„Stoner” John Williams

STONER

  • Autor: JOHN WILLIAMS
  • Wydawnictwo: WYDAWNICTWO FILTRY

  • Liczba stron: 352
  • Data premiery : 22.02.2023r.

  • Data 1. wyd. pol. Zatytułowane „Profesor Stoner”:  8.10.2014r. 
  • Rok premiery światowej: 1965r

@wydawnictwo.filtry na początku ubiegłego roku opublikowało nowe wydanie bardzo dobrej książki amerykańskiego pisarza, poety, redaktora i wykładowcy akademickiego Johna Williamsa pt. „Stoner”. Książka premierę światową miała w 1965 roku i przeszła bez większego echa. Sławę autorowi przyniosła opublikowana w 1972 roku książka „Augustus”, za którą zdobył amerykańską nagrodę literacką, The National Book Award. „Stoner” międzynarodowe uznanie zyskał dopiero dwadzieścia lat po śmierci pisarza, która nastąpiła 03.03.1994r. Sam autor w wywiadzie zapytany, czy literatura powinna bawić, odparł: „Absolutnie. Mój Boże, głupotą jest czytanie, które nie sprawia radości” (źródło: lubimyczytac.pl/autor). Zgadzacie się? 

Jeśli tak to między innymi tę książkę kupicie na stronie Wydawcy https://wydawnictwofiltry.pl/promocje/ w rewelacyjnej promocji do końca sierpnia br. Wydawca oferuje aż 40% rabatu, który łączy się z rabatem u Wydawcy 5% na całą ofertę. 

We wczesnej młodości Stoner wyobrażał sobie miłość jako rodzaj absolutu, którego można dosięgnąć, jeśli ma się trochę szczęścia; gdy stał się dorosły, stwierdził, że miłość jest złudą, rajem pomylonej wiary (…)Teraz w wieku męskim, powoli zaczął pojmować, że miłość to nie jest ani łaska, ani wymysł; zobaczył w miłości stopniową przemianę życia, coś, co stale się wydarza i co dzień rozwija, zasilane wolą, umysłem i serce.” – Stoner” John Williams. 

Młody rolnik William Stoner rozpoczął czteroletnie studia rolnicze na Uniwersytecie Missouryjskim. Po dwóch latach przeniósł się na anglistykę. Mieszkając u dalszej rodziny Jima i Sereny Foote’ów poświęcał ranek, trzy godziny po południu oraz weekendy na pomoc w gospodarstwie. „Do nauki przykładał się jak do pracy w gospodarstwie: gruntownie, sumiennie i ani z przykrością, ani z przyjemnością.” Mimo ogromnej ilości pracy w gospodarstwie dzięki swemu zacięciu w pierwszych dniach czerwca 1914 roku otrzymał dyplom ukończenia studiów licencjackich. Kontynuował naukę na studiach doktoranckich jednocześnie wykładając. Książka przeprowadza czytelnika przez wszystkie etapy życia Williama Stonera. Przez jego nieudane małżeństwo z Edith Bostwick Stoner pochodzącej z surowego i chronionego wychowania. Przez jego rodzicielstwo z córką Grace, która ulega wpływom swojej matki. Przez jego romans z młodą wykładowczynią uniwersytecką Katherine Driscoll. Przez jego przyjaźń z późniejszym dziekanem Gordonem Finchem i przerwaną przyjaźń z poległym w czasie pierwszej wojny światowej Davidem Mastersem, aż do momentu, gdy życie Stonera dobiega końca.

▸ **WIERSZE DANYCH**
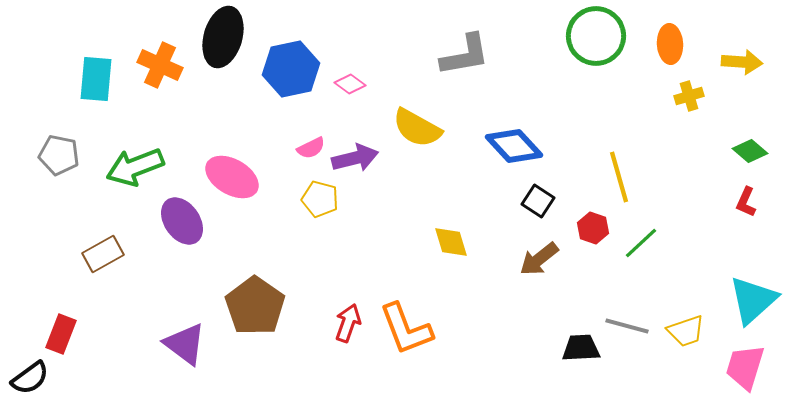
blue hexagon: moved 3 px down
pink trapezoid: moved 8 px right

▸ **WYKONAJ POLECENIA**
1) Streść zwięźlej akapit tekstu o książce „Stoner” zaczynający się od słów „Młody rolnik William Stoner”, zachowując jego najważniejsze fakty.
2) Podejmij tekst o książce „Stoner” od miejsca, w którym się kończy, i napisz jego dalszy ciąg.

▸ **ODPOWIEDZI DO ZADAŃ**
1)
Młody rolnik William Stoner zaczął studia rolnicze na Uniwersytecie Missouryjskim, a po dwóch latach przeniósł się na anglistykę. Mieszkał u dalszej rodziny, Jima i Sereny Foote’ów, i pomagał w ich gospodarstwie rano, przez trzy godziny po południu oraz w weekendy. Mimo to dzięki swemu zacięciu na początku czerwca 1914 roku uzyskał dyplom licencjacki. Potem podjął studia doktoranckie, jednocześnie wykładając. Książka ukazuje wszystkie etapy jego życia aż do końca:
- nieudane małżeństwo z Edith Bostwick Stoner,
- ojcostwo córki Grace, która ulega wpływom matki,
- romans z młodą wykładowczynią Katherine Driscoll,
- przyjaźń z późniejszym dziekanem Gordonem Finchem,
- przerwaną przyjaźń z Davidem Mastersem, który poległ w czasie pierwszej wojny światowej.

2)
Książka pisana jest z perspektywy głównego bohatera. Dzięki temu w wielu miejscach główny bohater rozmyśla o swoim życiu. Rozważa, gdzie mu się nie udało i zastanawia się, czy mógł być lepszym mężem i bardziej walczącym o córkę ojcem. 

(…) Gdybym był silniejszy, myślał; gdybym był mądrzejszy; gdybym umiał ją zrozumieć.” – Stoner” John Williams. 

Kontempluje, czy mógł być silniejszy i czy jego życie jest porażką. Rozważa przejawy namiętności kwestionując sposób wychowywania ówczesnych młodych panien z tak zwanych dobrych domów, dla których obcowanie płciowe było tylko przykrym obowiązkiem małżeńskim. Narracja Stonera podkreśla błogość i cierpienie nawiązując do możliwych cech miłości. Opowieść o Stonerze cechują również elementy egzystencjalne. Począwszy od najbardziej prozaicznych, jak mieszkanie, kredyt na dom, wolna, po miłość do nauki, nauczania, literatury. 

Mit o Stonerze przypieczętował jego styl prowadzenia ćwiczeń i wykładów. Niby błądził gdzieś myślami, ale wręcz biły od niego skupienie i ścisły namysł.” – Stoner” John Williams.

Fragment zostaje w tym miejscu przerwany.